Un caleidoscopio di “dance leggerissima” – nell’accezione acuta di Colapesce Dimartino – nel quale fiati e tastiere sono un elemento distintivo impreziosito dai riff di basso e chitarra. Diana Ross (I’m coming out e Upside down), Sister Sledge (He’s the greatest dancer, We are family, Lost in music) e Sheila (una spaziale versione di Spacer) hanno trasformato l’Arena in una maxi disco, un po’ Studio 54, un po’ Saturday night fever, ma senza alcuna operazione nostalgia. Notorius dei Duran, Let’s Dance di Bowie, Get lucky dei Daft Punk e Cuff it di Beyoncé hanno fatto il resto preparando il pubblico al rush finale nel quale con Thinking of you (versione Sister Sledge) non è mancato il pensiero per il “fratello” Bernard Edwards (scomparso nel 1996) con cui ha coniato il marchio e il suono Chic, uno slancio ribadito prima di aprire al gran finale. «Siete pronti ad avere good times?». Il singolo del 1979 suona come una grande jam e gli otto minuti dell’album Risquée (proposto anche con le ottime My forbidden lover e My feet keep dancing) sono sembrati un’inerzia rispetto agli oltre dieci minuti nei quali Nile ha improvvisato e interpretato anche Rapper’s delight. Perché con lui e il marchio Chic, molte canzoni hanno vissuto anche due o tre vite: è successo nel 1980 con la Sugarhill Gang, ma in seguito anche con Soup for one (Lady di Mojo) o Spacer che nei primi Duemila è tornata con gli Alcazar e il successo planetario Crying at the discoteque.
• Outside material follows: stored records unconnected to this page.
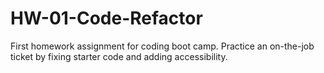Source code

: # HW-01-Code-Refactor
First homework assignment for coding boot camp. Practice an on-the-job ticket by fixing starter code and adding accessibility.
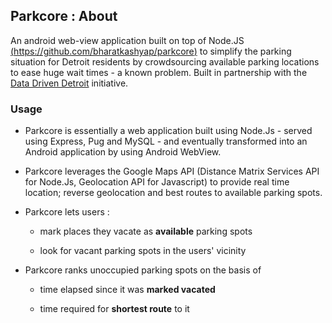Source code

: ## Parkcore : About

An android web-view application built on top of Node.JS [(https://github.com/bharatkashyap/parkcore)](https://github.com/bharatkashyap/parkcore) to simplify the parking situation for Detroit residents by crowdsourcing available parking locations to ease huge wait times - a known problem.
Built in partnership with the [Data Driven Detroit](http://datadrivendetroit.org/) initiative.

### Usage

* Parkcore is essentially a web application built using Node.Js - served using Express, Pug and MySQL - and eventually transformed into an Android application by using Android WebView.

* Parkcore leverages the Google Maps API (Distance Matrix Services API for Node.Js,  Geolocation API for Javascript) to provide real time location; reverse geolocation and best routes to available parking spots.

* Parkcore lets users :

  - mark places they vacate as **available** parking spots

  - look for vacant parking spots in the users' vicinity

* Parkcore ranks unoccupied parking spots on the basis of

  - time elapsed since it was **marked vacated**

  - time required for **shortest route** to it
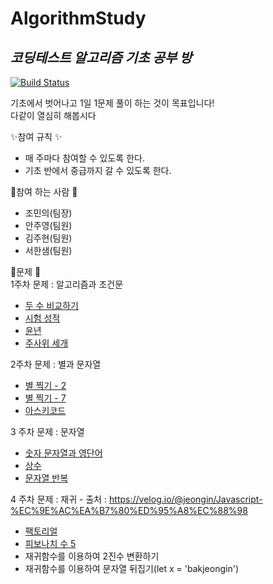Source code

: # AlgorithmStudy
## _코딩테스트 알고리즘 기초 공부 방_

[![Build Status](https://travis-ci.org/joemccann/dillinger.svg?branch=master)](https://travis-ci.org/joemccann/dillinger)

기초에서 벗어나고 1일 1문제 풀이 하는 것이 목표입니다!<br>
다같이 열심히 해봅시다

✨참여 규칙 ✨
 - 매 주마다 참여할 수 있도록 한다.
 - 기초 반에서 중급까지 갈 수 있도록 한다.

💎참여 하는 사람 💎
 - 조민의(팀장)
 - 안주영(팀원)
 - 김주현(팀원)
 - 서한샘(팀원)

🍂문제 🍂<br>
  1주차 문제 : 알고리즘과 조건문
   - [	두 수 비교하기](https://www.acmicpc.net/problem/1330)
   - [	시험 성적](https://www.acmicpc.net/problem/9498)
   - [	윤년](https://www.acmicpc.net/problem/2753)
   - [	주사위 세개](https://www.acmicpc.net/problem/2480)
   
  2주차 문제 : 별과 문자열
   - [	별 찍기 - 2](https://www.acmicpc.net/problem/2439)
   - [	별 찍기 - 7](https://www.acmicpc.net/problem/2444)
   - [	아스키코드](https://www.acmicpc.net/problem/11654)

  3 주차 문제 : 문자열
   - [	숫자 문자열과 영단어](https://programmers.co.kr/learn/courses/30/lessons/81301)
   - [	상수](https://www.acmicpc.net/problem/2908)
   - [	문자열 반복](https://www.acmicpc.net/problem/2675)

  4 주차 문제 : 재귀 -  출처 : https://velog.io/@jeongin/Javascript-%EC%9E%AC%EA%B7%80%ED%95%A8%EC%88%98
   - [	팩토리얼](https://www.acmicpc.net/problem/10872)
   - [	피보나치 수 5](https://www.acmicpc.net/problem/10870)
   - 재귀함수를 이용하여 2진수 변환하기
   - 재귀함수를 이용하여 문자열 뒤집기(let x = 'bakjeongin')



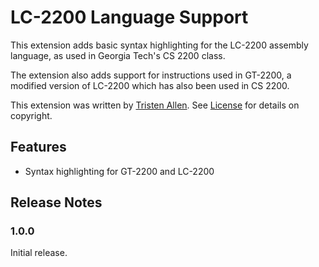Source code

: # LC-2200 Language Support

This extension adds basic syntax highlighting for the LC-2200 assembly language, as used in Georgia Tech's CS 2200 class.

The extension also adds support for instructions used in GT-2200, a modified version of LC-2200 which has also been used in CS 2200.

This extension was written by [Tristen Allen](https://tristenallen.com). See [License](LICENSE.md) for details on copyright. 

## Features

* Syntax highlighting for GT-2200 and LC-2200

## Release Notes

### 1.0.0

Initial release.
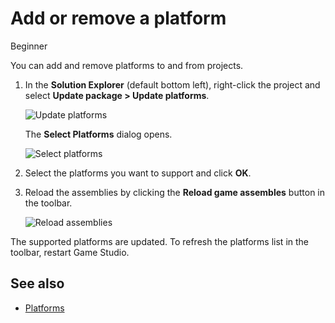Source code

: # Add or remove a platform

<span class="label label-doc-level">Beginner</span>

You can add and remove platforms to and from projects.

1. In the **Solution Explorer** (default bottom left), right-click the project and select **Update package > Update platforms**.
    
    ![Update platforms](media/update-platforms.png)
    
    The **Select Platforms** dialog opens.
    
    ![Select platforms](media/select-platforms.png)

2. Select the platforms you want to support and click **OK**.

3. Reload the assemblies by clicking the **Reload game assembles** button in the toolbar.
    
    ![Reload assemblies](media/reload-assemblies.png)

The supported platforms are updated. To refresh the platforms list in the toolbar, restart Game Studio.

## See also

* [Platforms](index.md)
Un evento simbolo di questa edizione da record che ha segnato il numero più alto di biglietti staccati, 42mila, e un incasso che con 2,4 milioni lambisce l’importo raggiunto lo scorso anno per il cinquantennale. Ha contribuito a successo in termini di paganti il Teatro Morlacchi, dedicato al jazz più ortodosso, che ha totalizzato oltre 5 mila ingressi, 2mila alla Sala Podiani della Galleria Nazionale dell’Umbria. Anche i numeri del web promuovono questa edizione con circa un milione di contatti digitali e 10 terabyte di materiale multimediale tra video e foto realizzati dal media center Uj.